# Database Tests

In [18]:
import os, requests
from pathlib import Path
import tempfile

## UniProt

(Sequence Retrieval)

In [2]:
uniprot_id = 'P05067'

In [None]:
def get_uniprot_sequence(uniprot_id):
    params = {"fields": ["sequence"]}
    headers = {"accept": "application/json"}
    
    uniprot_url = f"https://rest.uniprot.org/uniprotkb/{uniprot_id}"

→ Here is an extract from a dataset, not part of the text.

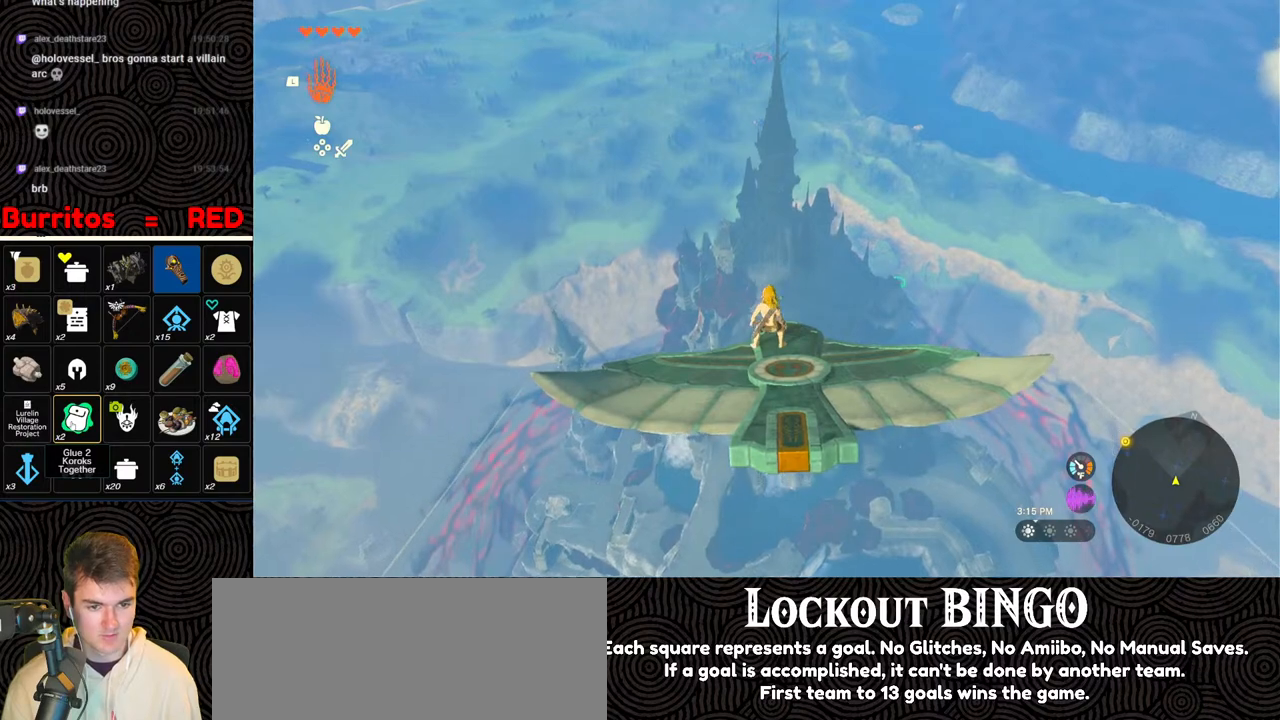
{"buttons": ["L2"], "left_stick": "center", "right_stick": "center", "events": [[417, "left_stick", "right"], [483, "left_stick", "center"]]}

    response = requests.get(uniprot_url, headers=headers, params=params)

    if not response.ok:
        response.raise_for_status()

    data = response.json()
    return data['sequence']['value']

In [7]:
get_uniprot_sequence(uniprot_id)

'MLPGLALLLLAAWTARALEVPTDGNAGLLAEPQIAMFCGRLNMHMNVQNGKWDSDPSGTKTCIDTKEGILQYCQEVYPELQITNVVEANQPVTIQNWCKRGRKQCKTHPHFVIPYRCLVGEFVSDALLVPDKCKFLHQERMDVCETHLHWHTVAKETCSEKSTNLHDYGMLLPCGIDKFRGVEFVCCPLAEESDNVDSADAEEDDSDVWWGGADTDYADGSEDKVVEVAEEEEVAEVEEEEADDDEDDEDGDEVEEEAEEPYEEATERTTSIATTTTTTTESVEEVVREVCSEQAETGPCRAMISRWYFDVTEGKCAPFFYGGCGGNRNNFDTEEYCMAVCGSAMSQSLLKTTQEPLARDPVKLPTTAASTPDAVDKYLETPGDENEHAHFQKAKERLEAKHRERMSQVMREWEEAERQAKNLPKADKKAVIQHFQEKVESLEQEAANERQQLVETHMARVEAMLNDRRRLALENYITALQAVPPRPRHVFNMLKKYVRAEQKDRQHTLKHFEHVRMVDPKKAAQIRSQVMTHLRVIYERMNQSLSLLYNVPAVAEEIQDEVDELLQKEQNYSDDVLANMISEPRISYGNDALMPSLTETKTTVELLPVNGEFSLDDLQPWHSFGADSVPANTENEVEPVDARPAADRGLTTRPGSGLTNIKTEEISEVKMDAEFRHDSGYEVHHQKLVFFAEDVGSNKGAIIGLMVGGVVIATVIVITLVMLKKKQYTSIHHGVVEVDAAVTPEERHLSKMQQNGYENPTYKFFEQMQN'

## ModelArchive
(Structure Retrieval)

In [28]:
database_id = 'ma-osf-ppp2r2a-001'

In [40]:
def get_modelarchive_structure(database_id):
    ma_url = f"https://www.modelarchive.org/api/projects/{database_id}?type=basic__model_file_name"
    # response = requests.get(url)
    # response.raise_for_status()
    # data = response.json()
    ## Download the CIF file to temp directory
    cif_file_path = tempfile.NamedTemporaryFile(delete=False, suffix=".cif")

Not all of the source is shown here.